WORK REQUIRED: Set all of the entries down again precisely as they are written.

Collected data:

────────────────

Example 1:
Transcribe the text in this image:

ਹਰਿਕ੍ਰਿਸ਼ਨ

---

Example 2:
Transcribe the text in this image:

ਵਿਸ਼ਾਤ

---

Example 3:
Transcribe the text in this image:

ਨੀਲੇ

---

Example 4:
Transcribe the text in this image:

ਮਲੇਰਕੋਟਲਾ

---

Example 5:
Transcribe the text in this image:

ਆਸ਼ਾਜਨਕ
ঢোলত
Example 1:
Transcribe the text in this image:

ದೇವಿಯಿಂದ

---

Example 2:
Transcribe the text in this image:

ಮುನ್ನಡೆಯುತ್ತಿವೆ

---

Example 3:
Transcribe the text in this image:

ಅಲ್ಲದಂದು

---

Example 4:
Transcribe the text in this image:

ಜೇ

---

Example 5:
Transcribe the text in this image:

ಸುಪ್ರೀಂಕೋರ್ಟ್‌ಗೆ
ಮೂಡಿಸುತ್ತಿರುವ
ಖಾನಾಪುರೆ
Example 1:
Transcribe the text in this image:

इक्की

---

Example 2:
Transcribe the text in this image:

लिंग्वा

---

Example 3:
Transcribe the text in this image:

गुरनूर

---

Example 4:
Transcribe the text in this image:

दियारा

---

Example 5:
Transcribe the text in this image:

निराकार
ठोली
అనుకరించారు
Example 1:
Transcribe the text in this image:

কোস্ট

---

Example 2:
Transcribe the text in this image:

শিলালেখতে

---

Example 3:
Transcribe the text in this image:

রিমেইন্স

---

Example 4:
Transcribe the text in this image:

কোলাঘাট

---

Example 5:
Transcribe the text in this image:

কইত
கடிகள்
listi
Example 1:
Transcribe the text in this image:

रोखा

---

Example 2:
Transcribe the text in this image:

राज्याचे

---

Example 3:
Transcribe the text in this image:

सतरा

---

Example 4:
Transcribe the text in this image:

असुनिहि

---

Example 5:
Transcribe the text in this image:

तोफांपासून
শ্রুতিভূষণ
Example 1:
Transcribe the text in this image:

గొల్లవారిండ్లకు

────────────────

EXPECTED ANSWER:
Example 1:
Transcribe the text in this image:

ਹਰਿਕ੍ਰਿਸ਼ਨ

---

Example 2:
Transcribe the text in this image:

ਵਿਸ਼ਾਤ

---

Example 3:
Transcribe the text in this image:

ਨੀਲੇ

---

Example 4:
Transcribe the text in this image:

ਮਲੇਰਕੋਟਲਾ

---

Example 5:
Transcribe the text in this image:

ਆਸ਼ਾਜਨਕ
ঢোলত
Example 1:
Transcribe the text in this image:

ದೇವಿಯಿಂದ

---

Example 2:
Transcribe the text in this image:

ಮುನ್ನಡೆಯುತ್ತಿವೆ

---

Example 3:
Transcribe the text in this image:

ಅಲ್ಲದಂದು

---

Example 4:
Transcribe the text in this image:

ಜೇ

---

Example 5:
Transcribe the text in this image:

ಸುಪ್ರೀಂಕೋರ್ಟ್‌ಗೆ
ಮೂಡಿಸುತ್ತಿರುವ
ಖಾನಾಪುರೆ
Example 1:
Transcribe the text in this image:

इक्की

---

Example 2:
Transcribe the text in this image:

लिंग्वा

---

Example 3:
Transcribe the text in this image:

गुरनूर

---

Example 4:
Transcribe the text in this image:

दियारा

---

Example 5:
Transcribe the text in this image:

निराकार
ठोली
అనుకరించారు
Example 1:
Transcribe the text in this image:

কোস্ট

---

Example 2:
Transcribe the text in this image:

শিলালেখতে

---

Example 3:
Transcribe the text in this image:

রিমেইন্স

---

Example 4:
Transcribe the text in this image:

কোলাঘাট

---

Example 5:
Transcribe the text in this image:

কইত
கடிகள்
listi
Example 1:
Transcribe the text in this image:

रोखा

---

Example 2:
Transcribe the text in this image:

राज्याचे

---

Example 3:
Transcribe the text in this image:

सतरा

---

Example 4:
Transcribe the text in this image:

असुनिहि

---

Example 5:
Transcribe the text in this image:

तोफांपासून
শ্রুতিভূষণ
Example 1:
Transcribe the text in this image:

గొల్లవారిండ్లకు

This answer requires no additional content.